TEXT SECTION —
Thursday, August 18, 2011

Another question on Sota's Exodus exegesis

I'm contemplating a longer post about Talmudic exegesis in general, and the examples found on BT Sota 11-13 in particular, but for now some related questions.

We find the following passage on BT Sota 11:

"Come, let us deal wisely with him" [Exodus 1:10] — it should have been with them! [i.e. with all of Israel] — R. Hama b. Hanina said: [Pharaoh meant,] Come and let us outwit the Savior of Israel.

[The advisers respond to the request for a plan that might outwit God as follows] With what shall we afflict them? If we afflict them with fire, [that won't work because] it is written: See, the LORD is coming with fire, and his chariots are like a whirlwind; he will bring down his anger with fury, and his rebuke with flames of fire. [Isa 66:15]

[If we afflict them] with the sword, [that will also fail] as it is written: For with fire and with his sword the LORD will execute judgment upon all men, and many will be those slain by the LORD. [Isa. 66:16]

But come and let us afflict them with water, because the Holy One, blessed be He, has already sworn that he will not bring a flood upon the world; as it is said: I swore that the waters of Noah would never again cover the earth [Isa 54:9]

Exactly what is going on here?  Does the author of this passage believe this exchange took place as written?  Is he actually suggesting Pharaoh chose one strategy over another based on description of God he, or his advisers, found in the not-yet-written book of Isaiah?  And if this is not literally intended, well, how else are we to understand it?

DATA EXTRACTS —
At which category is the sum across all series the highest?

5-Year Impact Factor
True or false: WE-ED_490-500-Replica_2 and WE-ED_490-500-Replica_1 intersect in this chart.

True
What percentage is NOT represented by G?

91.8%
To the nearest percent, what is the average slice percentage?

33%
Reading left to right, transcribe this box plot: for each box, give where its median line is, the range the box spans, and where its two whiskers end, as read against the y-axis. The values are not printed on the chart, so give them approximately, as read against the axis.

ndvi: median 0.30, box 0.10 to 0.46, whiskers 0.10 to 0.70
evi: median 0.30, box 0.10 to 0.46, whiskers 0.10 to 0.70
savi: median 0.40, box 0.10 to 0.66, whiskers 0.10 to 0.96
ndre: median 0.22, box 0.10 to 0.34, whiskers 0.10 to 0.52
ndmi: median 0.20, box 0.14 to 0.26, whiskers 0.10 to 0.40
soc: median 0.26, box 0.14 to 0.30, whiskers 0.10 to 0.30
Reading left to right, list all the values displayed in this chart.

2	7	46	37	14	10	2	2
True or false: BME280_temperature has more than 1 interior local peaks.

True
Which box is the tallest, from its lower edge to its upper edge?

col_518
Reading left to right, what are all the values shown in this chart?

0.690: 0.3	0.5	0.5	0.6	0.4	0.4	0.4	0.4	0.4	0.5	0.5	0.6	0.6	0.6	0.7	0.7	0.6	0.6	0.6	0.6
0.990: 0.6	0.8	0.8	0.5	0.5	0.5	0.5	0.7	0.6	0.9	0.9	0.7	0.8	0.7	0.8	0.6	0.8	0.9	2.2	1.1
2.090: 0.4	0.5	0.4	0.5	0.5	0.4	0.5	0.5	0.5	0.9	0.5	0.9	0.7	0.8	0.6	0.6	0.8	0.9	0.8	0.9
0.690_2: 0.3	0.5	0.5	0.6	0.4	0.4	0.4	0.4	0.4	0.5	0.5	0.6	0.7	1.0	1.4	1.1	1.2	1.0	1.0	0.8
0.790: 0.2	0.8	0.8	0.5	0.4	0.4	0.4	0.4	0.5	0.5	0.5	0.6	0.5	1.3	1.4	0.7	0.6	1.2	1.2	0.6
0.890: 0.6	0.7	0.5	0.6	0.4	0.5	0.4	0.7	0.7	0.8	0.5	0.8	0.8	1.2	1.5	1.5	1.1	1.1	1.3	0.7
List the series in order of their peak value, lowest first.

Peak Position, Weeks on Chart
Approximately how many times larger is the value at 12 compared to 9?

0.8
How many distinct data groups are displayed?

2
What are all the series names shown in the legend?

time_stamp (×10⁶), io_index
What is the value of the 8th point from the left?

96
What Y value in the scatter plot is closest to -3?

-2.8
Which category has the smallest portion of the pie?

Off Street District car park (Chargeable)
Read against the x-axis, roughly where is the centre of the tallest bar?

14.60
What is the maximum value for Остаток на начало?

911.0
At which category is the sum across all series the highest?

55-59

WHAT NEEDS TO BE DONE — Reproduce the portion of the post on Sota's Exodus exegesis that begins at the words "Thursday, August 18, 2011" and ends after the words "Savior of Israel.".

TASK SOLUTION —
Thursday, August 18, 2011

Another question on Sota's Exodus exegesis

I'm contemplating a longer post about Talmudic exegesis in general, and the examples found on BT Sota 11-13 in particular, but for now some related questions.

We find the following passage on BT Sota 11:

"Come, let us deal wisely with him" [Exodus 1:10] — it should have been with them! [i.e. with all of Israel] — R. Hama b. Hanina said: [Pharaoh meant,] Come and let us outwit the Savior of Israel.